DATA FOR REVIEW:
--------------------
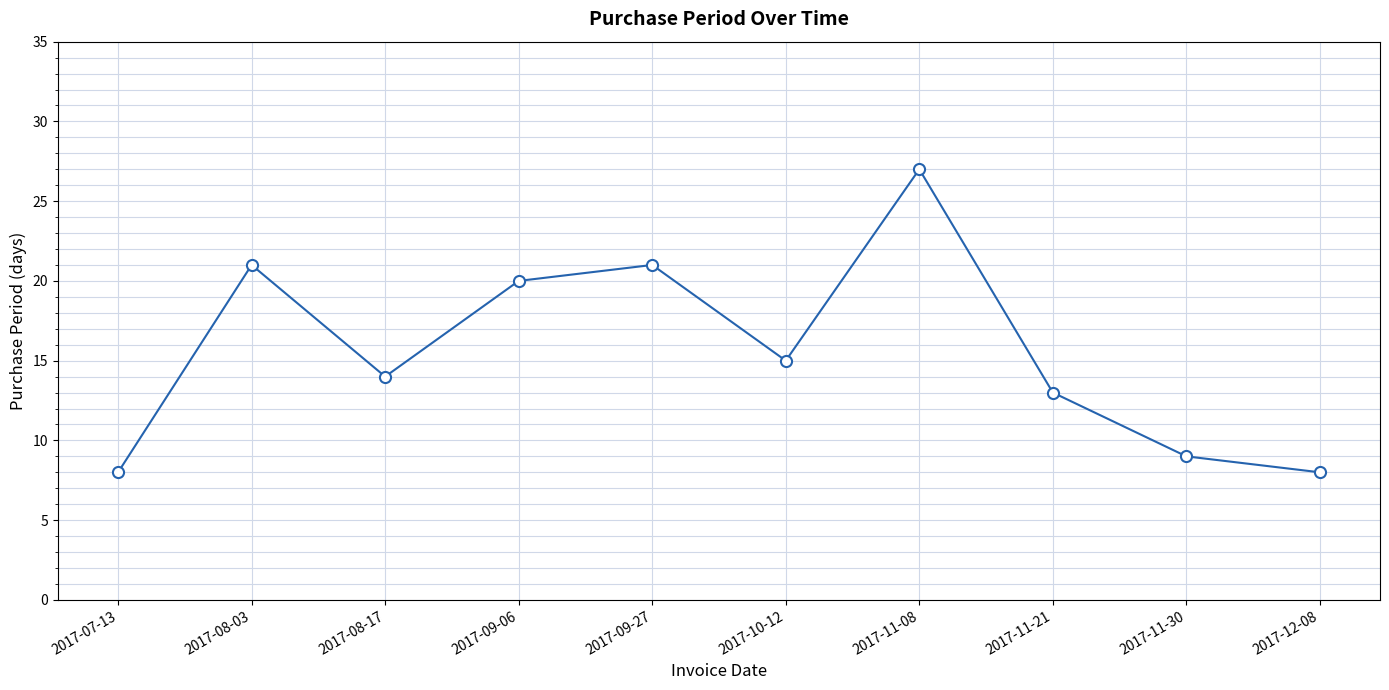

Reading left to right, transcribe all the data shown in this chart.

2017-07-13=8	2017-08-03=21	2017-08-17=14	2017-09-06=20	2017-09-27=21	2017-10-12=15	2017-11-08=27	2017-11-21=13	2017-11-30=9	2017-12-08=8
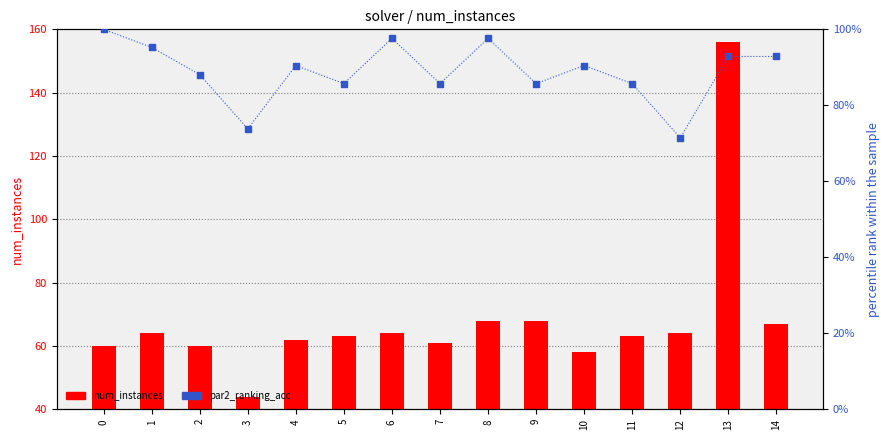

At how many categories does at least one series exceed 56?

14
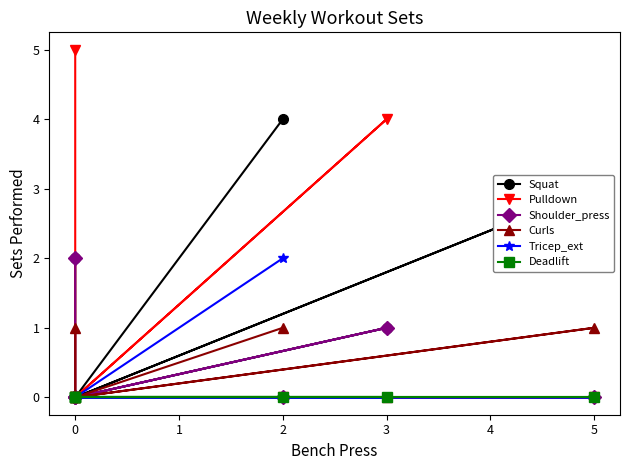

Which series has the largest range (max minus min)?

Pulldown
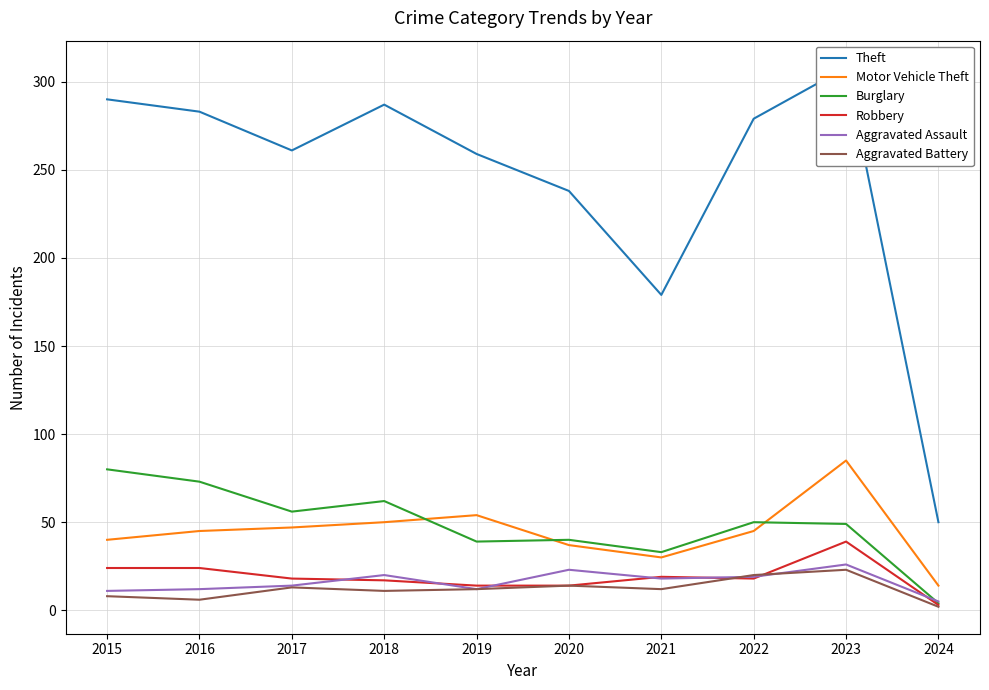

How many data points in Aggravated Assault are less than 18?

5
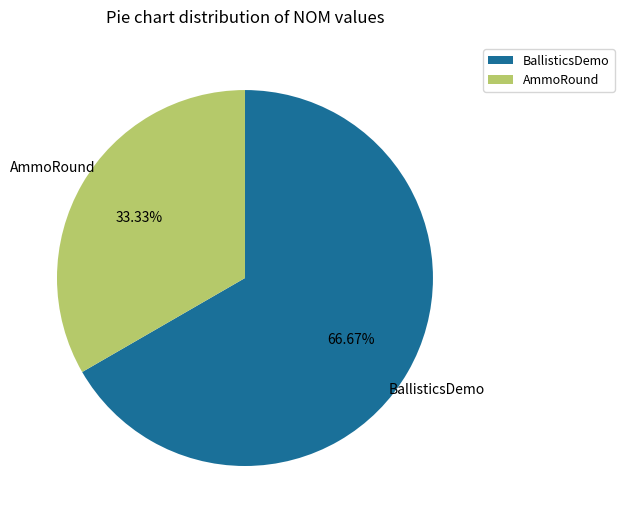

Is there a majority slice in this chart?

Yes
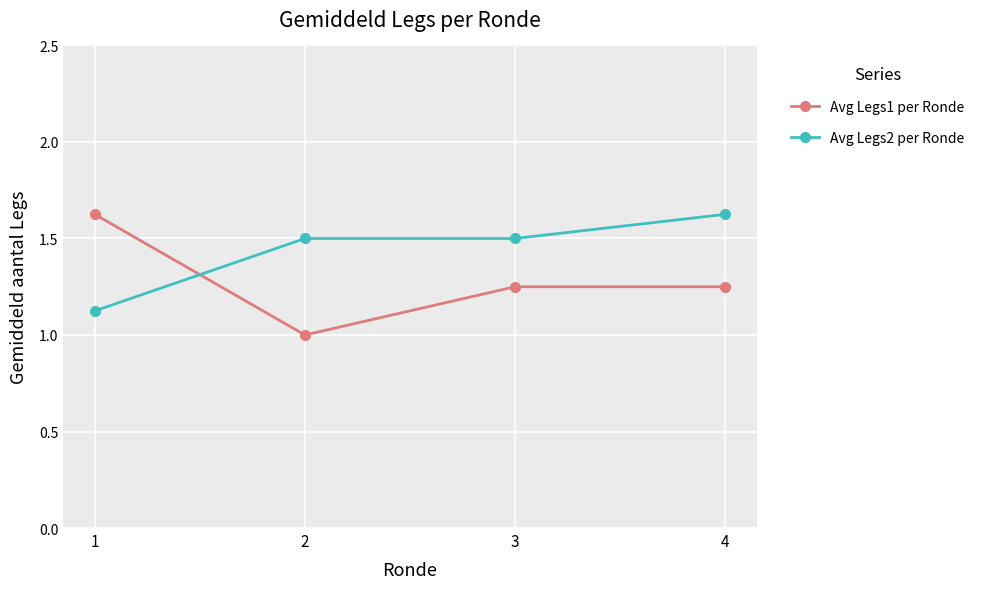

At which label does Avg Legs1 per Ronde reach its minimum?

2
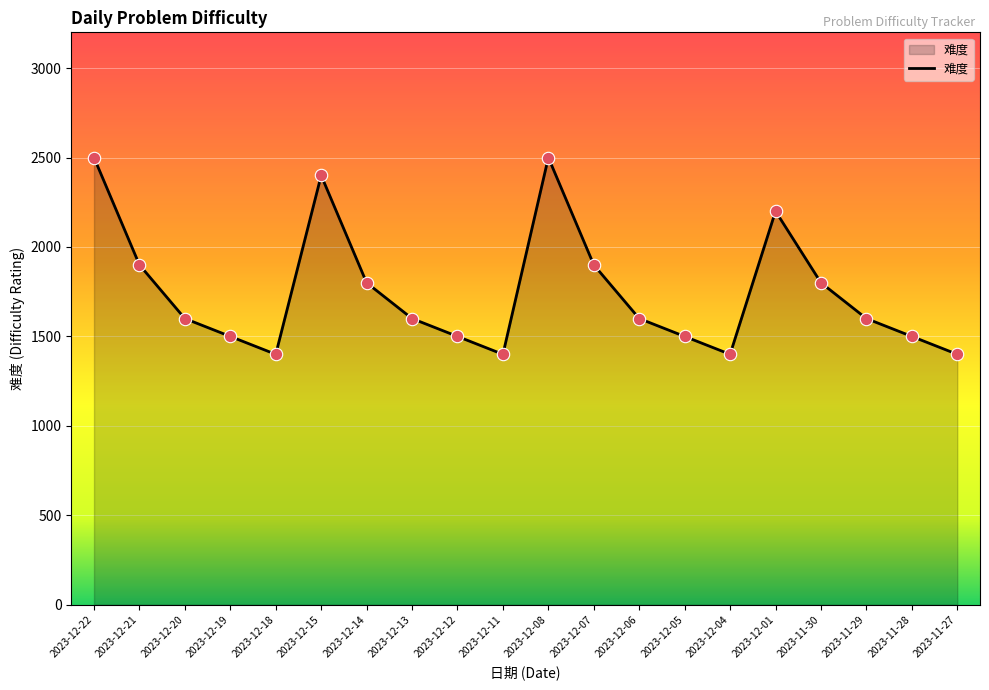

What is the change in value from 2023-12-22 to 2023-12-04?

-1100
--------------------
THE PROBLEM: Please format the records as a numbered list, starting with the line that contains "At which label" and continuing through the end of the records. Leave out blank lines and the pictures.

EXERCISE RESULT:
1. At which label does Avg Legs1 per Ronde reach its minimum?
2. 2
3. What is the change in value from 2023-12-22 to 2023-12-04?
4. -1100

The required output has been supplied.